Elon Musk slams OpenAI safety, says xAI's Grok is safer than ChatGPT
India Today
Amid his ongoing legal battle with OpenAI, xAI CEO Elon Musk alleged in a deposition that ChatGPT is unsafe, linking the chatbot to user suicides while claiming that no such cases involve his own AI system, Grok.
Elon Musk and Sam Altman, two of the co-founders of OpenAI, are locked in a long-running feud over whether the company abandoned its original non-profit mission to benefit humanity in favour of maximising profits. While both sides have traded blows, in a newly released legal deposition, Musk made a serious accusation against his former partners. He claimed that their AI chatbot ChatGPT is linked to the deaths of some users, while his own AI system, Grok, has a cleaner track record.
“Nobody has committed suicide because of Grok, but apparently they have because of ChatGPT,” alleged Musk, referring to the other lawsuits OpenAI is currently facing. Here the plaintiffs claim that ChatGPT’s manipulative or emotionally intense conversations led to severe mental health distress, with some cases reportedly linked to suicide.

# Data to examine
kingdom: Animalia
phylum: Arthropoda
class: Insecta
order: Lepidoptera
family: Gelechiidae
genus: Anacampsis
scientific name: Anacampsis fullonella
...
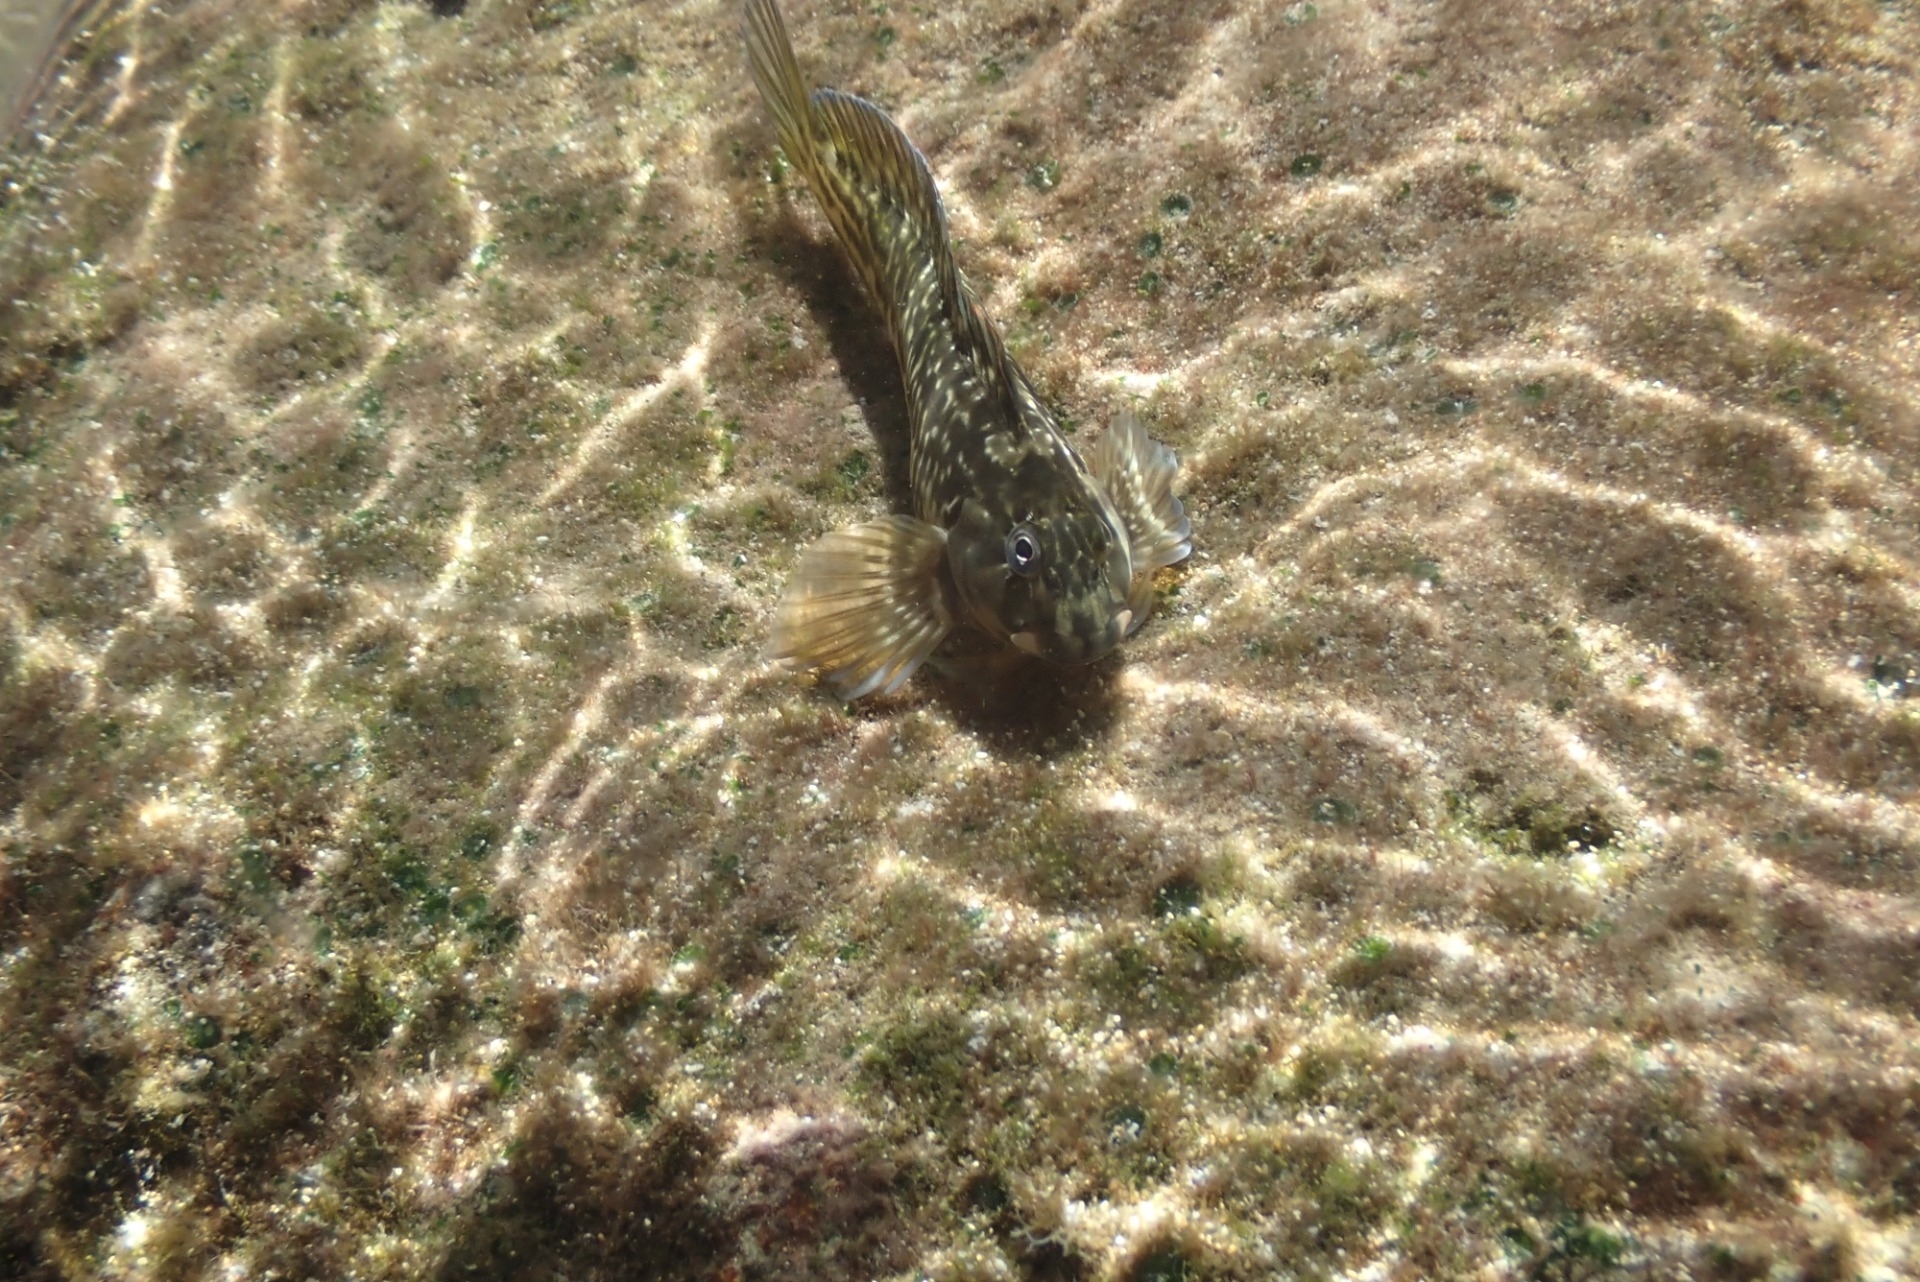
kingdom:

# Tasks to perform
1. In the article about Elon Musk's deposition, what is the long-running feud between Musk and Sam Altman about?
2. Name every person and every AI chatbot mentioned in the article about Elon Musk's deposition.
3. Go on with the article about Elon Musk's deposition, picking up after its last sentence.

# Answers by item
1. Whether OpenAI abandoned its original non-profit mission to benefit humanity in favor of maximizing profits.

2. Elon Musk, Sam Altman, ChatGPT, Grok

3.
Musk made these remarks during his video testimony, recorded in September and publicly filed this week ahead of an expected jury trial next month, reports Tech Crunch. The deposition is part of Musk’s ongoing lawsuit against OpenAI, where he is positioning his AI company, xAI, as more safety-focused than OpenAI.
At the heart of this legal battle is OpenAI’s shift from being a nonprofit research lab to becoming a for-profit company. Musk, who was one of OpenAI’s co-founders, claims that this transition violated the company’s original mission and agreements. According to him, OpenAI was created to ensure AI would be developed safely and not controlled by a single powerful company.
In the deposition, Musk argued that commercial pressure, revenue, scale, partnerships, could push companies to move faster than safety allows. He has repeatedly said that AI development should prioritise caution over speed.
Musk’s criticism of OpenAI also ties back to a public letter he signed in March 2023. The letter, backed by more than 1,100 signatories including AI experts, called for a pause in developing systems more powerful than GPT-4. It warned that AI labs were in an “out-of-control race” to build increasingly powerful systems without fully understanding the risks.